Notice it doesn’t inherit from object. That means it’s an old style python class which makesSocketServer.TCPServer one as well, so we have to call the __init__method of parent class explictly to initialize it, which is not the ideal way to do it. But in Python 3 socketserver source code the socketserver.BaseServer class definition didn’t change, which automatically makes it a new style class. In order to make the code do the right thing in Python 3 and fall back to the old way in Python 2, I had to do something like this:

class MyServer(socketserver.TCPServer):
    def __init__(self, *args, **kwargs):
        ...
        if isinstance(socketserver.TCPServer, object):
            # Python 3
            super(socketserver.TCPServer, self).__init__(*args, **kwargs)
        else:
            # Python 2
            socketserver.TCPServer.__init__(self, *args, **kwargs)

That way it could work in both Python 2 and 3, although the Python 2 part looks awkward.

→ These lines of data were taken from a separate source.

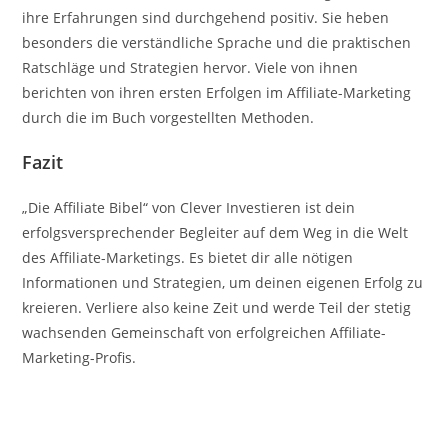
ihre Erfahrungen sind durchgehend positiv. Sie heben
besonders die verständliche Sprache und die praktischen
Ratschläge und Strategien hervor. Viele von ihnen
berichten von ihren ersten Erfolgen im Affiliate-Marketing
durch die im Buch vorgestellten Methoden.
Fazit
„Die Affiliate Bibel“ von Clever Investieren ist dein
erfolgsversprechender Begleiter auf dem Weg in die Welt
des Affiliate-Marketings. Es bietet dir alle nötigen
Informationen und Strategien, um deinen eigenen Erfolg zu
kreieren. Verliere also keine Zeit und werde Teil der stetig
wachsenden Gemeinschaft von erfolgreichen Affiliate-
Marketing-Profis.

Sending and receiving data

This issue was caught in the custom stream handler class, which is a subclass of socketserver.StreamRequestHandler . It has a method that sends response back to the client using self.wfile.write() . The problem was self.wfile.write() actually takes a byte type argument, and other codes were passing string literals into it. In Python 2 str and bytes are the same type. In fact bytes is just an alias to str , so you could pass string literals to functions that are expecting bytes with no issue. But in Python 3 string literals are Unicode type, you have to explicitly convert a string literal to bytes by either using the b notation or bytes constructor to get a bytes type string. Instead of doing all the encoding and decoding for Python 3 Unicode strings, we can simply use six.b to ensure we get a bytes string in both Python 2 and 3:

self.wfile.write(six.b(response_str))

But that’s not all of it. The code also receives data from clients using self.rfile.readline(), which returns bytes. That’s troublesome for the code because it’s checking the content of the data by comparing it with some string literals, which are of different types in Python 2 and 3. To make sure the code could safely compare received data with string literals, we can use six.ensure_str() to make sure the code can process received data like it used to:

six.ensure_str(self.rfile.readline())

Basically because of the type difference of string literals between Python 2 and 3, on the server side we need to convert data to bytes before sending it out, and on the client side we need to convert the received data to whatever type the old code is expecting. The six module comes very handy in these scenarios since it saves you from dealing with all the Unicode conversion.

String type

Like mentioned above, the code receives data and checks if the format and content of the data is correct. One of the check is to see if the value of a key in a dictionary is a string by comparing it with the basestring type, but Python 3 abandoned the basestring type. To solve that we can simply use six.string_types to check if something is a string or not:

isinstance(might_be_a_string, six.string_types)

Conclusion

This is the first repo I worked on to ensure Python 2/3 compatibility. There are a lot of hacks to tackle these kind of issues but Python developers have thought of most of them, and they have developed varies tools to make our life easier. six is one of the most common one. Here are the lessons I learned:

six is your best friend when tackling compatibility issues. Check if six already have the utility to solve your problem before implementing your own.
The TDD approach eased my mind a lot when working on this repo. This repo doesn’t have a lot of tests(only have some system test) and code coverage of the existing tests are low. Before jumping into fixing everything, I added all the missing unit and integration tests and captured all the compatibility issue by simply running those tests in different python versions.
If your code involves a client or server that communicates with it via network, add tests to run your code and the client/server code with different Python versions. You never know what could break when the two sides are running in different Python versions.